The proposed act’s stated purpose, as first set forth in 2013, is to “address gun violence, improve the availability of records to the National Instant Criminal Background Check System, address mental illness in the criminal justice system, and end straw purchases and trafficking of illegal firearms, and for other purposes.” But the bill, reintroduced this year without Johnson signing on, is opposed by most Democrats; according to The Hill, its “other purposes” include “codifying protections for gun owners, such as allowing interstate firearm sales and transportation.” The Atlantic also flagged its “NRA-approved emphasis on increasing consideration of mental health in background checks.”
The fourth amendment supported by Johnson was known as the Protect America Act of 2015. Introduced by Sen.

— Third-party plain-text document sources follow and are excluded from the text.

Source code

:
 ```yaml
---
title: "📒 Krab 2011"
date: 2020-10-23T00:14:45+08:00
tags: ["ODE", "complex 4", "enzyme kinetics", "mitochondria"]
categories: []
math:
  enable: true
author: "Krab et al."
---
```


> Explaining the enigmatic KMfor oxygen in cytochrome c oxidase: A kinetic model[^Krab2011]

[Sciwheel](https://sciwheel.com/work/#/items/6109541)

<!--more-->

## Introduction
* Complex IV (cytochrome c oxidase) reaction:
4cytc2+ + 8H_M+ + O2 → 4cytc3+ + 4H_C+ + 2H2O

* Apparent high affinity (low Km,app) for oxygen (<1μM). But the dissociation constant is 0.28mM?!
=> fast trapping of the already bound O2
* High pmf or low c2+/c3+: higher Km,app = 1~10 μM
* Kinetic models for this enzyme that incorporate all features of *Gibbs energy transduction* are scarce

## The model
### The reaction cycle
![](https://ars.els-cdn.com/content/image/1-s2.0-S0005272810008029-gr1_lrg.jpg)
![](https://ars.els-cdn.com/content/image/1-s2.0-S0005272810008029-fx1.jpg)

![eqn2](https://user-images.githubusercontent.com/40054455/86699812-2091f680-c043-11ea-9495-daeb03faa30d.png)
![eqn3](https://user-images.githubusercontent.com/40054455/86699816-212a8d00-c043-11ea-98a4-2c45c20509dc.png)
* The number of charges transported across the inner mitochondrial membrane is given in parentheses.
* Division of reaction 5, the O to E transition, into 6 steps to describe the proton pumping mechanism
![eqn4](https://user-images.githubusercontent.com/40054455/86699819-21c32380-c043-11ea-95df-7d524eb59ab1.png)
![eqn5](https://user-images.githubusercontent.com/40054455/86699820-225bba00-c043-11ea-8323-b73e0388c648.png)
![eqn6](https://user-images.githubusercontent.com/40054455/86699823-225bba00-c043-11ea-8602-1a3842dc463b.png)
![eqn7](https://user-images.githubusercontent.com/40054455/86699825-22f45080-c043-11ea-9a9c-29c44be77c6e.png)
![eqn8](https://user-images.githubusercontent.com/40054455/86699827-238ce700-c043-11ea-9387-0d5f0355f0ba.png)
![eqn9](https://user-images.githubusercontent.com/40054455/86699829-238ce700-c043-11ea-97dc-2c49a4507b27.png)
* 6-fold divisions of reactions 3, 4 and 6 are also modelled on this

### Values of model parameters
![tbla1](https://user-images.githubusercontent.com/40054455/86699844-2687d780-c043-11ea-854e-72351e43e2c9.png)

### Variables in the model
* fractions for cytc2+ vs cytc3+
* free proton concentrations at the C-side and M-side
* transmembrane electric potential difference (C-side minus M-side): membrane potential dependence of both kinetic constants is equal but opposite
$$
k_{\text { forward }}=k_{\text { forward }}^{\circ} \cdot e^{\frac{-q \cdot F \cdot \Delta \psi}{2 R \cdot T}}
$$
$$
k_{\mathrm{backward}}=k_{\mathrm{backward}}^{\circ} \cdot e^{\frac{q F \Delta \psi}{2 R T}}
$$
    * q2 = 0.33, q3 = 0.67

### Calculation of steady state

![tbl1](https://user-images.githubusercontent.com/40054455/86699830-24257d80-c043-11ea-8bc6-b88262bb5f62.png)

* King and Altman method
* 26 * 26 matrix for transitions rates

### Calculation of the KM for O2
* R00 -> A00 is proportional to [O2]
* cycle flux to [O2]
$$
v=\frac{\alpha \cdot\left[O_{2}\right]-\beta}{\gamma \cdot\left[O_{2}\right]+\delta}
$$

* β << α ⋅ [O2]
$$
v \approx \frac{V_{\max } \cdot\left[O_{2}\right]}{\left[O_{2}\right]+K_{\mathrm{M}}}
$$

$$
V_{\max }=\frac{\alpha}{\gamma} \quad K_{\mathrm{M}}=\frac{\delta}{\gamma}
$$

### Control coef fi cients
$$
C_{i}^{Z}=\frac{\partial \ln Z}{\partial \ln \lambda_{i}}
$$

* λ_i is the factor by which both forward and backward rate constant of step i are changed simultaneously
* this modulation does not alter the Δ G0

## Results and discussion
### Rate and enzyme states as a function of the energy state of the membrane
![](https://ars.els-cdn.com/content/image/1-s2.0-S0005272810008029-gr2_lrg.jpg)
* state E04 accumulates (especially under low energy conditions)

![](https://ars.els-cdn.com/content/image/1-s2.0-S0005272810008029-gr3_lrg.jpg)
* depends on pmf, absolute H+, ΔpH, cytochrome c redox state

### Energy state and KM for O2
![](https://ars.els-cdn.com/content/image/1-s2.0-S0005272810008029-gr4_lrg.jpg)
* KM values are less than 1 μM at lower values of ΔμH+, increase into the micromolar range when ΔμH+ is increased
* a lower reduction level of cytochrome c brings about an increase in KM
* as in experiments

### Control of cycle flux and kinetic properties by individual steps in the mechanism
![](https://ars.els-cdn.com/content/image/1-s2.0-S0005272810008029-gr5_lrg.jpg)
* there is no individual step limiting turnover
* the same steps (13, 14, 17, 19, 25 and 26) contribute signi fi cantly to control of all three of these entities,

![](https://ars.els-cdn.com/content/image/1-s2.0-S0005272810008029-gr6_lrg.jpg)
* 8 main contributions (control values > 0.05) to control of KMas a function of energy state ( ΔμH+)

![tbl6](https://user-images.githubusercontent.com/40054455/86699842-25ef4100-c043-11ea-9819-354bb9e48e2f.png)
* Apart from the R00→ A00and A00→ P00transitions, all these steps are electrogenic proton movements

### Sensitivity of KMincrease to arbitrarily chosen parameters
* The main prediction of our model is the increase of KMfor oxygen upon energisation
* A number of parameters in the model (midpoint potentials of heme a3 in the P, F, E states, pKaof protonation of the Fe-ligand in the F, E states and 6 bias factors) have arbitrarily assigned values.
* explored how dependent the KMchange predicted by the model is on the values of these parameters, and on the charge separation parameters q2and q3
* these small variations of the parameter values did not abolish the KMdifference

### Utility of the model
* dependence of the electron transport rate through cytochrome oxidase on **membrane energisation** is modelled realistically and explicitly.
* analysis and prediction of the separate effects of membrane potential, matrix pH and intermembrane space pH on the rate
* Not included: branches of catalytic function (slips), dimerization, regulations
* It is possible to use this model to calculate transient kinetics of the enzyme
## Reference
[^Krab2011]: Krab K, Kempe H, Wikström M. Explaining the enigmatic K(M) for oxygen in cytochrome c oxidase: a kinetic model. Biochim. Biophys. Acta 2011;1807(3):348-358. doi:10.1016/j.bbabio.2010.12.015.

John Cornyn (R-Texas), it granted the attorney general “the authority to deny the sale, delivery, or transfer of firearms to dangerous terrorists,” called for “information sharing regarding attempted firearms purchases by suspected terrorists,” and authorized “the investigation and arrest of terrorists who attempt to purchase firearms”—all of which sound like good ideas. (The text even specified that domestic terrorism was included in its purview—an important clarification, given that some past legislation targeting terrorism has for political reasons excluded domestic purveyors of terror.)
But along with the 2015 version of Grassley’s Protecting Communities amendment—and more than 30 other amendments similarly tacked on—the Protect America Act was deemed extraneous to the bill it was intended to amend and summarily ruled out of order.
So it does appear that Henning is right: Senator Ron Johnson has supported some legislation that arguably aims to do something about the epidemic of gun violence in America. That he and his team point to this as a positive thing about his record in Congress should be a cause for celebration.
But none of this Johnson-backed legislation has ever aspired to be transformative, and none of it entails new constraints on gun owners or types of guns. Aside from this meager record, there is little other evidence of Johnson’s determination to pursue common-sense improvements in this area.
The senator seems to have other priorities.
In the current Congress, Johnson is the lead sponsor of a recently introduced bill to subject all pandemic-related agreements reached by the World Health Assembly to Senate approval and the cosponsor of a bill to prohibit the “unfair treatment” of cadets and midshipmen who refuse to get vaccinated for COVID-19. He’s also cosponsoring the Muslim Brotherhood Terrorist Designation Act, the END CRT Act, and the Stop Dangerous Sanctuary Cities Act.
Who has time for common-sense gun reforms when the nation has real problems like these?